▶ **Page**
▽
Chuck Harmison

Personal information
- Born: February 24, 1958 (age 68) Iowa, U.S.
- Nationality: American / Australian
- Listed height: 6 ft 9 in (2.06 m)

Career information
- High school: Ames (Ames, Iowa)
- College: Iowa State (1976–1980)
- NBA draft: 1980: undrafted
- Playing career: 1982–1996
- Position: Power forward / center

Career history
- 1982–1983: Nunawading Spectres
- 1984–1985: Coburg Giants
- 1986–1987: West Sydney Westars
- 1988–1996: Illawarra Hawks

Career highlights
- No. 4 retired by Illawarra Hawks;

= Chuck Harmison =

Australian professional basketball player

Charles Robert Harmison (born February 24, 1958) is an American-Australian former professional basketball player who played 15 seasons in the Australian National Basketball League (NBL). He played college basketball for the Iowa State Cyclones between 1976 and 1980. He moved to Australia in 1982 to play for the Nunawading Spectres and later played for the Coburg Giants and West Sydney Westars before playing nine seasons with the Illawarra Hawks between 1988 and 1996. His No. 4 jersey was retired by the Illawarra Hawks. After retiring, Harmison entered sports administration, where he served as general manager of both the Hawks and the NBL.
△
▶ **List of tasks**
A - Translate this sentence from the Chuck Harmison page into Spanish: "He played college basketball for the Iowa State Cyclones between 1976 and 1980."
B - Write the next paragraph of the Chuck Harmison page, continuing after its final sentence.

▶ **Listed records**
▽
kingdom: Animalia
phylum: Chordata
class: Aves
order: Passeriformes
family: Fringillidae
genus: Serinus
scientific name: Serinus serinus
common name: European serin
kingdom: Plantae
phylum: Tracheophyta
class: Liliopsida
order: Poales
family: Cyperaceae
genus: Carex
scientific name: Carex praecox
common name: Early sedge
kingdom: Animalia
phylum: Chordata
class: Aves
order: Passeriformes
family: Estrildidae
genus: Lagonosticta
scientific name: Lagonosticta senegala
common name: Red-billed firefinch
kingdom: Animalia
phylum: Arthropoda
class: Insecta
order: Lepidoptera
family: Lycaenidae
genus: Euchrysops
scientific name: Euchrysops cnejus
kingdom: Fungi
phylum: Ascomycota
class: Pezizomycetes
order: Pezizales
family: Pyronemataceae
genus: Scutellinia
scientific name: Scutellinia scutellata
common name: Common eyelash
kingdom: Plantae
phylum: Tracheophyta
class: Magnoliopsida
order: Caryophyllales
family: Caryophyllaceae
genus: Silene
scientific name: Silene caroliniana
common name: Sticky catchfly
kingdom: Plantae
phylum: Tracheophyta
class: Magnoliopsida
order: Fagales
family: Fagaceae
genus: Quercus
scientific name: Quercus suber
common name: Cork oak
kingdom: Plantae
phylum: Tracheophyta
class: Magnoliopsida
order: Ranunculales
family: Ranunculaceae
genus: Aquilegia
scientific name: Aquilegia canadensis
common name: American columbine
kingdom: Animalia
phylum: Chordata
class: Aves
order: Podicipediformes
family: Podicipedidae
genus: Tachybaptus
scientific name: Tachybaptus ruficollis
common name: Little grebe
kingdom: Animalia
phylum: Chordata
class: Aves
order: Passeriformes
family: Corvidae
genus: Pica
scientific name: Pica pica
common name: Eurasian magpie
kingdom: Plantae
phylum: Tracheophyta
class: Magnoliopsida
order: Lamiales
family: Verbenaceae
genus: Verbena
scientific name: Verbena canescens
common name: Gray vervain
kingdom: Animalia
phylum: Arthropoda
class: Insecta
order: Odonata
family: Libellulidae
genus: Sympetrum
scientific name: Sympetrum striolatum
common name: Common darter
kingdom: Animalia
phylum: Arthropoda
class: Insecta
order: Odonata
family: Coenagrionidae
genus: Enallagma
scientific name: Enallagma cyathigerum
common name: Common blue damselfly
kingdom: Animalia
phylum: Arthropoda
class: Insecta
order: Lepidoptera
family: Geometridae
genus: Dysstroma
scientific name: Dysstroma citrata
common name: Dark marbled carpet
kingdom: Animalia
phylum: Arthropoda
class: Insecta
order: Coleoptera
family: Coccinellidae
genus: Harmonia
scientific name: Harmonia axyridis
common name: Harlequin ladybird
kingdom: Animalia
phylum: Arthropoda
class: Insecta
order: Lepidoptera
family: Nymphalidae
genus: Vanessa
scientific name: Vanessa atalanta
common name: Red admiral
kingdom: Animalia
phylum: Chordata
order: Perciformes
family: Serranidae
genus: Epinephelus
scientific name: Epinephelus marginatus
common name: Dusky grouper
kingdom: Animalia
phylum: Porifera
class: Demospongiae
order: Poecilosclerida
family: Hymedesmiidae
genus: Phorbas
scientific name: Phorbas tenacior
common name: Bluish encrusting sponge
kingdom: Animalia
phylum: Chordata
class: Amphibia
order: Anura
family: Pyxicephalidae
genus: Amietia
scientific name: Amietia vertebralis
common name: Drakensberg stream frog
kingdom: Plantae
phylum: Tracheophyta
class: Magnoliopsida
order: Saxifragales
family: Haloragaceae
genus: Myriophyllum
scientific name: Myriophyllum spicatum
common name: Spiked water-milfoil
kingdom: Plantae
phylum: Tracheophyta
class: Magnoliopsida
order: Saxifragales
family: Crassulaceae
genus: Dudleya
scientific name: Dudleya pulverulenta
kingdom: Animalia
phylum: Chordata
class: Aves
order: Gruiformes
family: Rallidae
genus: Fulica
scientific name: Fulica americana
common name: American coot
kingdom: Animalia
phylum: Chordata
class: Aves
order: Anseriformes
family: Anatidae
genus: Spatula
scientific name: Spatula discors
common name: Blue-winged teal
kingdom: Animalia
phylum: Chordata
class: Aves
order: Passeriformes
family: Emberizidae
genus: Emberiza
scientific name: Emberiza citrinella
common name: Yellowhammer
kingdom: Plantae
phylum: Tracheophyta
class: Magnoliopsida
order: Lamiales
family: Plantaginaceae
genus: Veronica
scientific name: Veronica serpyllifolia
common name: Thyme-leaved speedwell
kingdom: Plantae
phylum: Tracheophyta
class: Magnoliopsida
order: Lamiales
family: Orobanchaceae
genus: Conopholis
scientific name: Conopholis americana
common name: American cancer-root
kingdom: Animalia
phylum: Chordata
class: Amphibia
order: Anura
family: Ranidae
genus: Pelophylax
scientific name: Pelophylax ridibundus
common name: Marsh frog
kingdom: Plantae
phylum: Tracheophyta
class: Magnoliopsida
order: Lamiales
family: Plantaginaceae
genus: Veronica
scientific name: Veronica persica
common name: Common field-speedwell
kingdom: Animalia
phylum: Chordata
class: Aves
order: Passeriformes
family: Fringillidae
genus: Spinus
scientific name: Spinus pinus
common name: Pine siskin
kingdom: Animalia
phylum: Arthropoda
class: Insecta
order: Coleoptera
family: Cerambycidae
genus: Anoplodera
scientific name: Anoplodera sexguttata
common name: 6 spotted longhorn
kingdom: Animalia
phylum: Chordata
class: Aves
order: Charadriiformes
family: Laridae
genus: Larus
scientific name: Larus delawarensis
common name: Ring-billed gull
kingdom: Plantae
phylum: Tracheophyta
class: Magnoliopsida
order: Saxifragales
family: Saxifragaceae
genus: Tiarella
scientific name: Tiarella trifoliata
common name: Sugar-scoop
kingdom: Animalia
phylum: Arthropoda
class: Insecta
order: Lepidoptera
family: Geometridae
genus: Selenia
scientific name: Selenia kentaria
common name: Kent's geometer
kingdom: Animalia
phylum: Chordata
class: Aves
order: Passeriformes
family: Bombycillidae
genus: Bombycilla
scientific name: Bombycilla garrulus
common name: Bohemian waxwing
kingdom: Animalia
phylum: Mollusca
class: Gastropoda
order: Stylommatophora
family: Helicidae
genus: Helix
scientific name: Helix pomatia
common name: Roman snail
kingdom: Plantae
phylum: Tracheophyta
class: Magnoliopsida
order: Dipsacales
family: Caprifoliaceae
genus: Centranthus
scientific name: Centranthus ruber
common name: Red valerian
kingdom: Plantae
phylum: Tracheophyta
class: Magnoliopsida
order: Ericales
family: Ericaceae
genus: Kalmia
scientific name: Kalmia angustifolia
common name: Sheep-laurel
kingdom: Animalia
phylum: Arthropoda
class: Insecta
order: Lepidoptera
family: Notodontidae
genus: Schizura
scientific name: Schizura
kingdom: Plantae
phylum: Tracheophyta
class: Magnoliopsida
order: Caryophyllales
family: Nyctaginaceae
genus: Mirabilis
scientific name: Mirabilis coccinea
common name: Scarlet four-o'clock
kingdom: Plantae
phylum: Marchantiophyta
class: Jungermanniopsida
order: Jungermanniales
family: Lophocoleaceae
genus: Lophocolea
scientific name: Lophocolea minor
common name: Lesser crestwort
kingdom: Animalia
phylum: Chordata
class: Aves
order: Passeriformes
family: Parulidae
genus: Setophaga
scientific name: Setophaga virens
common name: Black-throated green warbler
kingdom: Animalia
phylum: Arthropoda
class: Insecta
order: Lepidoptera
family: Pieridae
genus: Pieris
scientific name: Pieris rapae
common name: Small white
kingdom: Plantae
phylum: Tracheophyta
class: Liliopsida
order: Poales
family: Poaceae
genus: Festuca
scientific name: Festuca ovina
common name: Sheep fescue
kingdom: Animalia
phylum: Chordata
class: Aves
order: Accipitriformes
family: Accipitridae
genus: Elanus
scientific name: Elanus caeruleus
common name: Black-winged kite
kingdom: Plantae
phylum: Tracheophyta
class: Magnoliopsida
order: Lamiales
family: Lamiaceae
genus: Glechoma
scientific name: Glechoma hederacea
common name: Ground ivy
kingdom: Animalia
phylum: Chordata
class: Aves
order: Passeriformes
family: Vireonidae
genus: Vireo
△
▶ **In response**
A - Jugó baloncesto universitario para los Iowa State Cyclones entre 1976 y 1980.

B -
==Early life==
Harmison was born in the U.S. state of Iowa. He is a native of Ames, Iowa. He attended Ames High School and led the basketball team to an undefeated state championship season in 1976. He was one of the most coveted recruits in the nation coming out of high school.

==College career==
Harmison chose to remain in Ames for college, where he attended Iowa State University. He played four seasons of college basketball for the Cyclones between 1976 and 1980.

As a freshman in 1976–77, Harmison averaged 6.8 points and 5.4 rebounds in 26 games. As a sophomore in 1977–78, he averaged 6.7 points and 5.3 rebounds in 27 games. As a junior in 1978–79, he averaged 7.0 points and 5.8 rebounds in 24 games. He had a career-best season as a senior in 1979–80, averaging 12.5 points, 6.4 rebounds and 1.8 assists in 27 games.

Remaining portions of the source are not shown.